Para da, menkul kıymetler de, kıymetli madenler de her ne kadar fiziki olsalar da günümüzde finans piyasası neredeyse tamamen dijitalleşmiş durumda.  Tüm bu kayıtlar dijital ortamda şifrelenerek korunuyor. RSA gibi asimetrik şifreleme yöntemlerinin henüz olmasa da gelecekte kuantum bilgisayarlarının tehdidi altında olduğunu biliyoruz. Bu savı destekleyici pek çok bilimsel çalışma mevcut. Kuantum ataklarına dayanıklı olduğu söylenen ve gerek bankalar gerekse kripto paraların şifrelenmesi için kullanılan bazı asimetrik yöntemlerin ise tehdit altında olup olmadıkları belli değil. Demem o ki, NIST boşuna çalışmıyor.

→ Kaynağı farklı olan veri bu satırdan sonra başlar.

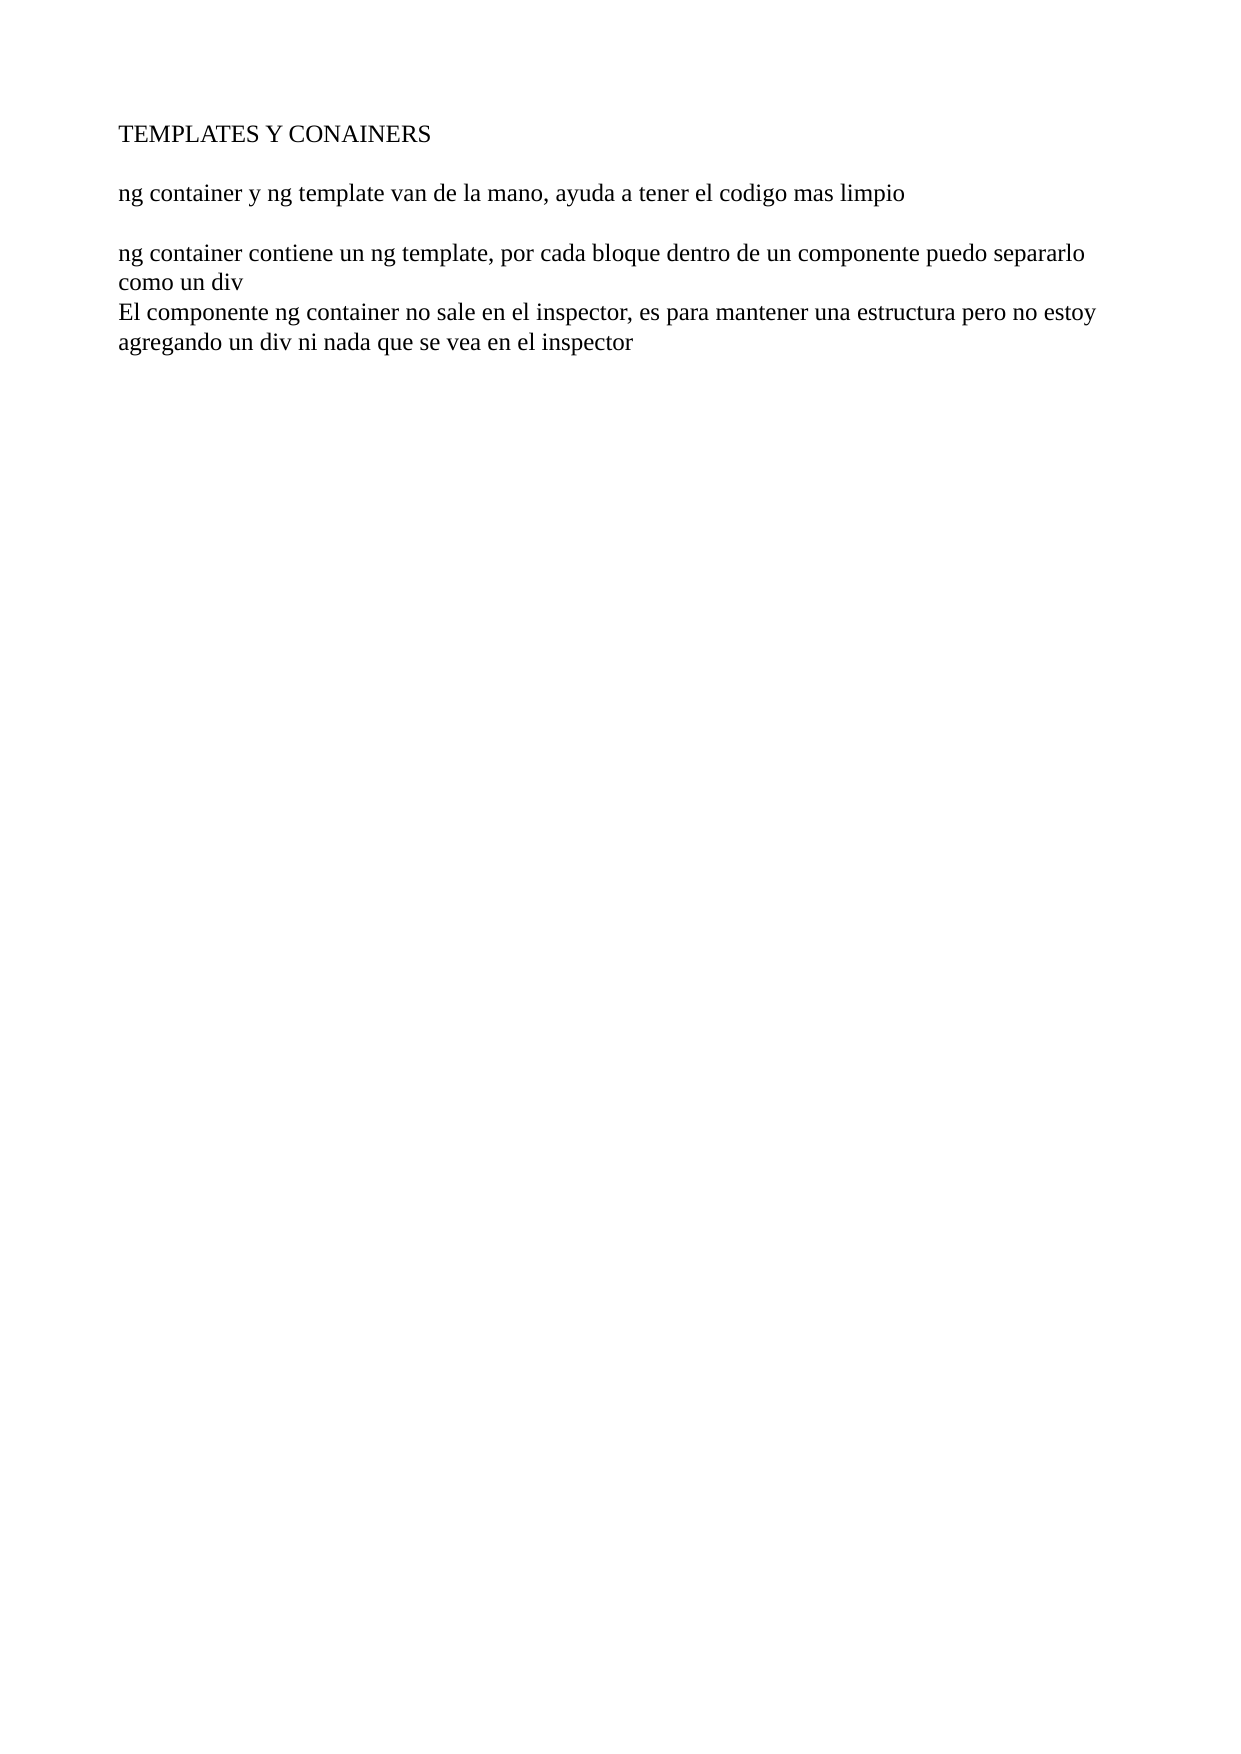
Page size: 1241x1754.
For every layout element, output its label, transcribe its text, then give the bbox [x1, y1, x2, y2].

text ng container y ng template van de la mano, ayuda a tener el codigo mas limpio [118, 177, 1122, 207]
text El componente ng container no sale en el inspector, es para mantener una estructura pero no estoy agregando un div ni nada que se vea en el inspector [118, 296, 1122, 356]
text TEMPLATES Y CONAINERS [118, 118, 1122, 148]
text ng container contiene un ng template, por cada bloque dentro de un componente puedo separarlo como un div [118, 237, 1122, 296]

Bir an için hayal edelim: Kuantum bilgisayarlarının kanayan yarası fault-tolerance problemi çözülmüş, yüzlerce entegre kübitten oluşan sistemler konvansiyonel bilgisayarlarla oluşturulan tüm şifreleme yöntemlerini alt edecek duruma gelmiş. Ve maalesef, bu sistemler yetersiz düzenlemelerin açıklarını kullanan art niyetli insanların kontrolüne geçmiş. Borsalar birbiri ardına çökmeye başlamış, milyarlarca hatta trilyonlarca dolarlık hesaplar çalınmış, “batmayacak kadar büyük” bankalar domino taşı gibi devrilmeye başlamış. Çaresiz kitleler 2008 küresel finans krizini, hatta Büyük Buhran dönemini mumla arar duruma gelmiş. Nasıl bir kaos çıkar acaba? İşte bu distopik ama olası bir gelecek senaryosu. Gerçekleşirse yaratacağı etkinin dünyayı değiştiren icatlarınkinden kat be kat büyük (ve yıkıcı) olacağı şüphesiz.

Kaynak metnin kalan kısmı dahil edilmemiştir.